As with lots of operas nowadays, Italian to English translations were provided via subtitles left, right, and centre of the stage, allowing the audience to follow the action as it went along. This gives a similar effect to watching a movie with subtitles, once you settle into both reading text and observing the drama unfold it becomes quite natural. Aside from a few moments where the text lagged behind the action, it gave us the pleasure of understanding the pure poetry of Claudio Monteverdi’s prose.

The standout part of the whole performance was the music. The Greensleeves-esque string ensemble that accompanied the operatic lyrics throughout, led by Marcio da Silva, did a beautiful job of transporting me back to the sixteen hundreds. The orchestra’s period instruments never overwhelmed the voices and were cleverly positioned under a platform to the left of the stage that allowed the audience to both see and hear them, without drawing focus from the actors. The musicians’ energy was a delight to observe.

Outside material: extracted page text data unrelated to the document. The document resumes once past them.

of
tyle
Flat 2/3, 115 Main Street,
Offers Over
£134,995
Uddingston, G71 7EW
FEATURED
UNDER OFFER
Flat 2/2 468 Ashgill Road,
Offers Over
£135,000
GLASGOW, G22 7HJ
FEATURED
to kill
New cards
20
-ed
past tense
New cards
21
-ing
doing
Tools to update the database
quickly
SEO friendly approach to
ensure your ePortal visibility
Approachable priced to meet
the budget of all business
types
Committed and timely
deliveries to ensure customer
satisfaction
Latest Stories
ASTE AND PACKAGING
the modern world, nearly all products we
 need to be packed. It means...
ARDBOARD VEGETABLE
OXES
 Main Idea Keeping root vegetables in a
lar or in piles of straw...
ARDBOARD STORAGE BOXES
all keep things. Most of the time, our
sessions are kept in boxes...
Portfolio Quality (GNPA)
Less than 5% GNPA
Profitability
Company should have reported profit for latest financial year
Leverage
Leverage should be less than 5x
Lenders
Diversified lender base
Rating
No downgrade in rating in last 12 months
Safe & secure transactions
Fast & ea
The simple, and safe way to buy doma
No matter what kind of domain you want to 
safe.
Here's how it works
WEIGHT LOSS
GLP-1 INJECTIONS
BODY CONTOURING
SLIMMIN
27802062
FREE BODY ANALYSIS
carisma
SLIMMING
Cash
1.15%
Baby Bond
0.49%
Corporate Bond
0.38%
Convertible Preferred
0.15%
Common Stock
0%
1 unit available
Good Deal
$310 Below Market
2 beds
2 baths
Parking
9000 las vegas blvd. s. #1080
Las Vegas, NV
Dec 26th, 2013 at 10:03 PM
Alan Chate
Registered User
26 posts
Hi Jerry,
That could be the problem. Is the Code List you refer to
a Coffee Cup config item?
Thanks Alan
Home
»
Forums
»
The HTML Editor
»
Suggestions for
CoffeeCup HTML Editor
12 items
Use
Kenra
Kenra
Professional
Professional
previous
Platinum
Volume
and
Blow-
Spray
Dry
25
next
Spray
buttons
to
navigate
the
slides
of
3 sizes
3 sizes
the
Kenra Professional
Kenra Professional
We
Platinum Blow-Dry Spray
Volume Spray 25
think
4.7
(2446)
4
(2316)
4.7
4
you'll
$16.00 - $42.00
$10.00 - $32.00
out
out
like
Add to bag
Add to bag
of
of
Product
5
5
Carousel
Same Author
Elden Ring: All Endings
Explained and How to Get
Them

The singers could all hold a note exceptionally well - the primarily soprano cast was well balanced by British tenor, Kieran White, who blew us away with his adaptability to the various character roles that he switched between. If you’re a big opera fan, you can catch Kieran as the lead in various ensembles across the UK and mainland Europe - he’s definitely one to watch.

A personal highlight was the “don’t die Seneca” scene where all of the musicians joined in, from both on and off stage, to create a dramatic harmony that echoed around the theatre. There was a fantastic use of space throughout the performance, with actors entering and exiting the stage from all angles.

The obvious difference between this interpretation of Monteverdi’s great work and many of the others is the lack of comedy in the performance, leaving the audience wanting more - although there’s every potential that some of the jokes passed us by. Moreover; the Nurse’s aria that traditionally comes after Nero promised to make Poppea empress was cut completely which gave the production a monochromatic feel, intentional no doubt from the Director, but lacked innovation.

Arcola Artistic Director, Mehmet Ergen, champions the idea that music has the power to connect and opera should be accessible to all, so ticket prices were extremely affordable. Overall; Ensemble OrQuesta’s rendition of L’Incoronazione di Poppea at the Grimeborn Festival was both sensual and dramatic, with a sprinkling of light comedic respite to counter the intensity.

I really enjoyed this compelling 160 minute (including interval) performance but probably wouldn't rush back to see it again. The simplicity of the set left a lot to the imagination, but resulted in a real appreciation of the music, poetry and acting. I’m excited to see what the other thirteen shows have to offer.